By Vesela Gladicheva. First published on MLex 10 November 2016.
Facebook finds itself stuck in a “cycle” of burdensome rounds of regulatory scrutiny each time it updates its privacy policies, a senior executive has said.
Allan made the remarks during a conference in Brussels, as privacy watchdogs in Germany, Italy, Spain and the UK continue investigating whether WhatsApp’s move in August to share user data with Facebook complies with data-protection rules. In the US, privacy advocates have formally asked the Federal Trade Commission to investigate the change.
“After seven years at the company and having issued multiple privacy-policy updates, I can’t yet say that we’ve got to the stage where we can launch a privacy-policy update, and nothing will happen,” Allan said.

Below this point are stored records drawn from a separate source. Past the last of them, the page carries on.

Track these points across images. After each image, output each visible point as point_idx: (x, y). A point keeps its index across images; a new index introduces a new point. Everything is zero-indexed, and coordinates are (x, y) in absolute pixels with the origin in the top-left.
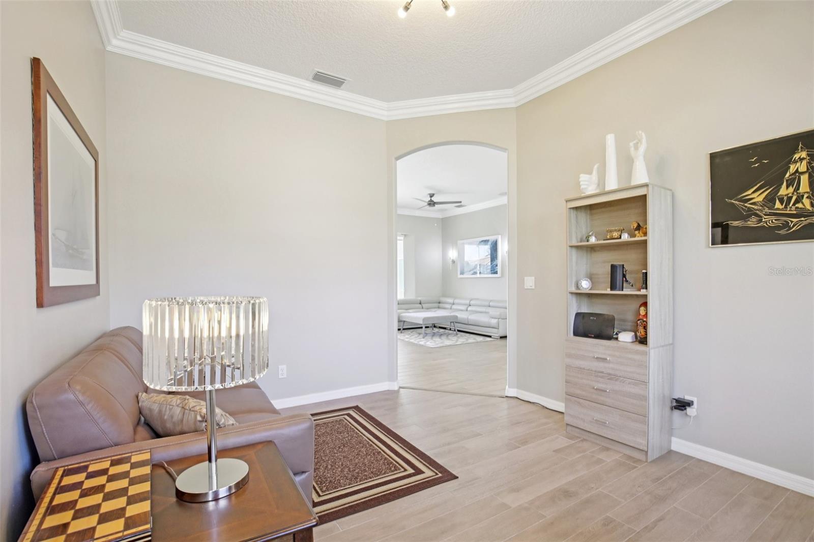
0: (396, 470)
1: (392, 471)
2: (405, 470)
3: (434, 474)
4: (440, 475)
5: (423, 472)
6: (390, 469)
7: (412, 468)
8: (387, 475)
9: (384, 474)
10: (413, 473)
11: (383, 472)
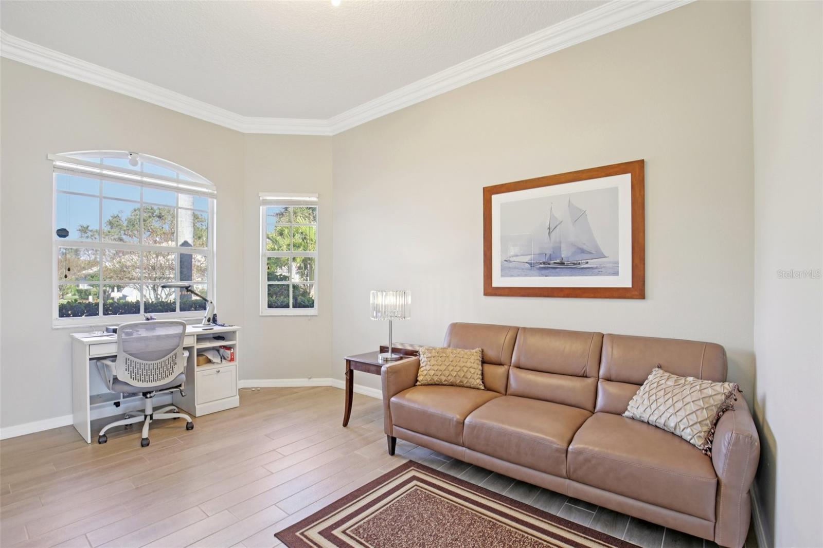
0: (356, 530)
1: (361, 526)
2: (344, 532)
3: (305, 533)
4: (298, 534)
5: (320, 533)
6: (364, 530)
7: (336, 537)
8: (365, 521)
9: (368, 522)
10: (333, 530)
11: (371, 523)
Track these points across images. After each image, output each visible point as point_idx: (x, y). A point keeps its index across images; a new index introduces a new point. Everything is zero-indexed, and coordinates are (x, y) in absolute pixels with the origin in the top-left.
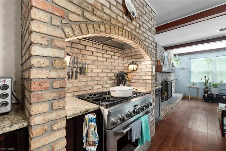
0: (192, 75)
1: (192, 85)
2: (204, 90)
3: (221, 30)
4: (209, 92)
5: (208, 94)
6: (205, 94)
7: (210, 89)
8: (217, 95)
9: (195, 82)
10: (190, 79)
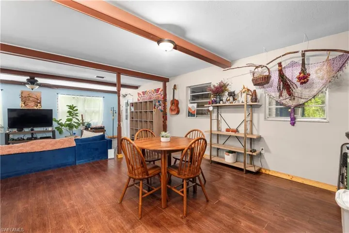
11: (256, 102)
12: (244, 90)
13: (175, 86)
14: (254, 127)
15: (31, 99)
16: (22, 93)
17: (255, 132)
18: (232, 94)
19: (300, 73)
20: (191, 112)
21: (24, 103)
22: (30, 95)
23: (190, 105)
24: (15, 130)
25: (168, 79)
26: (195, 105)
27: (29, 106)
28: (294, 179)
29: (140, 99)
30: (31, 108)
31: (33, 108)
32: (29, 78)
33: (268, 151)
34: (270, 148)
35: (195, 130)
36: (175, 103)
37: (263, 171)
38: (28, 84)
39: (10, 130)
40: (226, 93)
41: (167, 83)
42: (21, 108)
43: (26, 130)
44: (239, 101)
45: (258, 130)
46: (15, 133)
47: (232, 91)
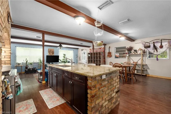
0: (17, 58)
1: (18, 65)
2: (26, 67)
3: (37, 37)
4: (28, 68)
5: (28, 69)
6: (26, 69)
7: (29, 66)
8: (32, 69)
9: (19, 63)
10: (16, 61)
11: (145, 53)
12: (140, 49)
13: (110, 47)
14: (143, 62)
17: (144, 63)
18: (136, 51)
19: (160, 46)
20: (116, 56)
21: (49, 53)
22: (51, 50)
23: (116, 54)
24: (48, 63)
25: (106, 44)
26: (118, 54)
28: (158, 77)
29: (91, 51)
31: (52, 55)
33: (149, 69)
34: (150, 68)
35: (117, 63)
36: (110, 53)
37: (147, 75)
40: (133, 50)
41: (106, 46)
44: (137, 53)
45: (145, 62)
47: (136, 49)
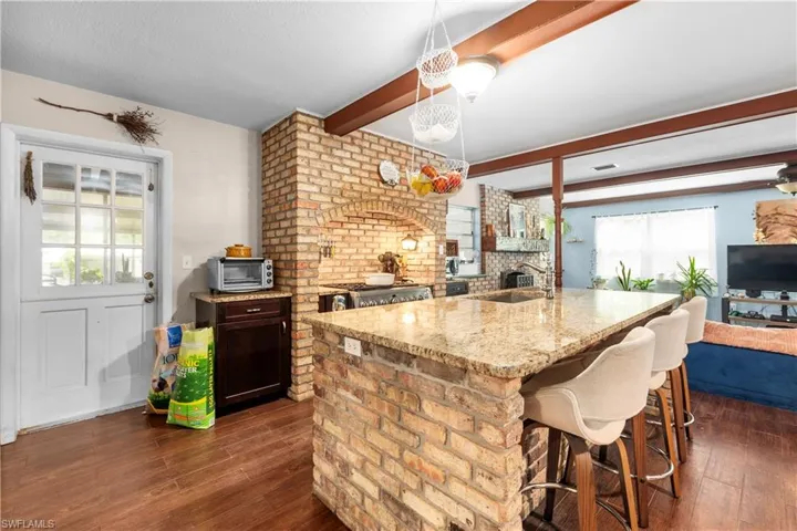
1: (595, 285)
15: (781, 219)
16: (758, 208)
21: (764, 231)
22: (780, 210)
24: (742, 293)
27: (776, 238)
30: (780, 243)
31: (786, 243)
32: (784, 166)
38: (782, 182)
39: (732, 291)
42: (757, 243)
43: (768, 295)
46: (741, 300)
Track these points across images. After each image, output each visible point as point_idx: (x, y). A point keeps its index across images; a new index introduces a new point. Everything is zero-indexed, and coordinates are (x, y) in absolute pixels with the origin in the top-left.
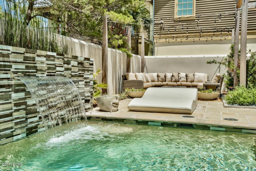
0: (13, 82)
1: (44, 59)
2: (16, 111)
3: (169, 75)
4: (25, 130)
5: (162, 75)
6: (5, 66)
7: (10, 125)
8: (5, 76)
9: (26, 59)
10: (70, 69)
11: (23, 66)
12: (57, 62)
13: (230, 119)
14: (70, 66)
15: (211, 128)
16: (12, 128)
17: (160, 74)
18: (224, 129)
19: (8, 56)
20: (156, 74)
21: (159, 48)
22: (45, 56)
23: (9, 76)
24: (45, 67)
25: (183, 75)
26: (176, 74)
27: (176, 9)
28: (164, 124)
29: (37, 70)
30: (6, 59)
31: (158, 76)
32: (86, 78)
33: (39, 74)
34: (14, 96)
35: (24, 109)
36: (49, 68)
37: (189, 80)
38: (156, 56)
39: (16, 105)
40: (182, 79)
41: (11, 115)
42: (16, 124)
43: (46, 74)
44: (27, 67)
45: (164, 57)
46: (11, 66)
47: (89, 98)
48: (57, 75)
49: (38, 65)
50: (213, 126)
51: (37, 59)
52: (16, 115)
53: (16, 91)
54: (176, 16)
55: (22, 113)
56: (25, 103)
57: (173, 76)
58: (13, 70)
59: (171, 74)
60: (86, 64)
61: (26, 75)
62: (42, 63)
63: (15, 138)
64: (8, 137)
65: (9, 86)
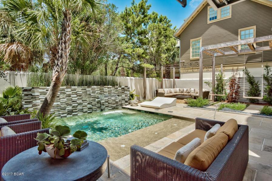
0: (96, 96)
1: (107, 89)
2: (97, 104)
3: (185, 90)
4: (100, 110)
5: (182, 90)
6: (94, 92)
7: (96, 108)
8: (94, 94)
9: (100, 89)
10: (118, 91)
11: (99, 91)
12: (112, 89)
13: (170, 112)
14: (118, 90)
15: (159, 114)
16: (96, 109)
17: (180, 89)
18: (162, 115)
19: (95, 89)
20: (178, 89)
21: (183, 75)
22: (107, 88)
23: (95, 94)
24: (107, 91)
25: (192, 89)
26: (189, 89)
27: (191, 54)
28: (146, 112)
29: (104, 92)
30: (94, 90)
31: (179, 90)
32: (126, 94)
33: (105, 93)
34: (97, 100)
35: (100, 104)
36: (109, 91)
37: (195, 92)
38: (181, 79)
39: (97, 102)
40: (192, 92)
41: (96, 105)
42: (97, 108)
43: (108, 93)
44: (101, 92)
45: (185, 79)
46: (96, 92)
47: (128, 101)
48: (112, 93)
49: (105, 91)
50: (160, 113)
51: (104, 89)
52: (97, 105)
53: (97, 99)
54: (191, 58)
55: (99, 105)
56: (100, 102)
57: (187, 90)
58: (96, 93)
59: (186, 89)
60: (126, 88)
61: (101, 94)
62: (106, 90)
63: (97, 111)
64: (95, 111)
65: (95, 97)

“It will be routine business” for data-protection authorities to investigate updates, he said.
Facebook finds itself “locked” into a “repeated cycle” where “serious and well-intentioned privacy professionals” at the social network and national privacy regulators expend “huge amounts of effort” to resolve probes into privacy-policy updates.
“We spend months, and in some cases years, arguing over . . . legal documentation,” Allan said.
That’s not “the most productive use of resources,” he said.
Facebook now aims to break that cycle and devote the energy of its privacy experts to reaching out to a wider range of people and explaining better how users’ data are used.
For example, the company will try to present bitesize pieces of information about location-based and other services, Allan said.